- Born: Boris Aleksandrovich Pokrovsky 23 January 1912 Moscow, Russian Empire
- Died: 5 June 2009 (aged 97) Moscow, Russia
- Occupations: Theater director, opera director, theater pedagogue

= Boris Pokrovsky =

Russian opera director

Boris Aleksandrovich Pokrovsky (Борис Александрович Покровский; 23 January 1912 – 5 June 2009) was a Soviet and Russian opera director and pedagogue, best known as the stage director of the Bolshoi Theatre between 1943 and 1982.

==Early life and career==
Pokrovsky was born in Moscow, Russian Empire in 1912.

His first production was a staging of Georges Bizet's Carmen in Nizhny Novgorod. He served as the artistic director of the Bolshoi in 1952-1963 and 1973-1982 and was named a People's Artist of the USSR in 1961. His production of Vano Muradeli's opera The Great Friendship was the target of the second Zhdanov Ukase (1948), and it was he who first staged Sergei Prokofiev's War and Peace, in 1946. He took this opera to Italy for its first full staging there, in 1964.

In 1965 in Moscow he directed the first Russian-language production of Benjamin Britten's A Midsummer Night's Dream.

In 1972 Pokrovsky founded the Moscow Chamber Opera Theater with Gennady Rozhdestvensky, and he produced operas such as Igor Stravinsky's The Rake's Progress, Alfred Schnittke's Life with an Idiot, and in 1974 the first Soviet production of Dmitri Shostakovich's The Nose since 1929.

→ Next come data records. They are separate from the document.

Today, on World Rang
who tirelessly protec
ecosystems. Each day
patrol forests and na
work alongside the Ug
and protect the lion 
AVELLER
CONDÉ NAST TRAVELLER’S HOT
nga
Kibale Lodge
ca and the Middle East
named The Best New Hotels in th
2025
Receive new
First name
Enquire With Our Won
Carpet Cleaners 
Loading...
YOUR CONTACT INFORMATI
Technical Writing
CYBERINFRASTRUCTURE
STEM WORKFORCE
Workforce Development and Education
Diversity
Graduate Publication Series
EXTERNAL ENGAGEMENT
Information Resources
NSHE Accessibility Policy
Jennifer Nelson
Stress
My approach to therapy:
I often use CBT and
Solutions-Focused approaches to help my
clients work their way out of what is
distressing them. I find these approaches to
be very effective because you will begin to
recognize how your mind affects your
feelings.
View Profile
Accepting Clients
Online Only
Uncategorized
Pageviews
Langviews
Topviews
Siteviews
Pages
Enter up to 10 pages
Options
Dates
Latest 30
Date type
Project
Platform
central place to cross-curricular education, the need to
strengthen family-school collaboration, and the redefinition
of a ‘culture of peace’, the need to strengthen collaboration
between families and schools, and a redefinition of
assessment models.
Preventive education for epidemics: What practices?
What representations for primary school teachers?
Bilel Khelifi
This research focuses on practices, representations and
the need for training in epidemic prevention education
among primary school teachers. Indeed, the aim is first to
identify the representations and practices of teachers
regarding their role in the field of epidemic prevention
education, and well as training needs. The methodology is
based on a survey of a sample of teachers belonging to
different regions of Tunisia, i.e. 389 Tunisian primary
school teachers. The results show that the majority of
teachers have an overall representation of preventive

In 1975 he took the Bolshoi Theatre on its first American tour.

== Awards and honors ==

- Order of the Badge of Honour
- Three Stalin Prizes first degree (1947, 1948, 1950)
- Stalin Prize second degree (1949)
- People's Artist of the RSFSR (1957)
- People's Artist of the USSR (1961)
- Two Orders of Lenin (1967, 1976)
- Two Orders of the Red Banner of Labour (1972, 1982)
- Lenin Prize (1980)
- Two State Prizes of the Russian Federation (1995, 2004)
- Two Golden Masks (1996, 2004)
- Order "For Merit to the Fatherland", 3rd class (1997)
- Medal of Pushkin (1999)
- Order "For Merit to the Fatherland", 2nd class (2002)
- Order of the Cross of Terra Mariana, 3rd class (2004)
- Order "For Merit to the Fatherland", 1st class (2007)

== Family ==
He was the father of actress Alla Pokrovskaya, father-in-law of Mariya Lemesheva, and the grandfather of actor Mikhail Yefremov. His second wife was the soprano Irina Maslennikova.

== Death ==
Boris Pokrovsky died in Moscow in 2009.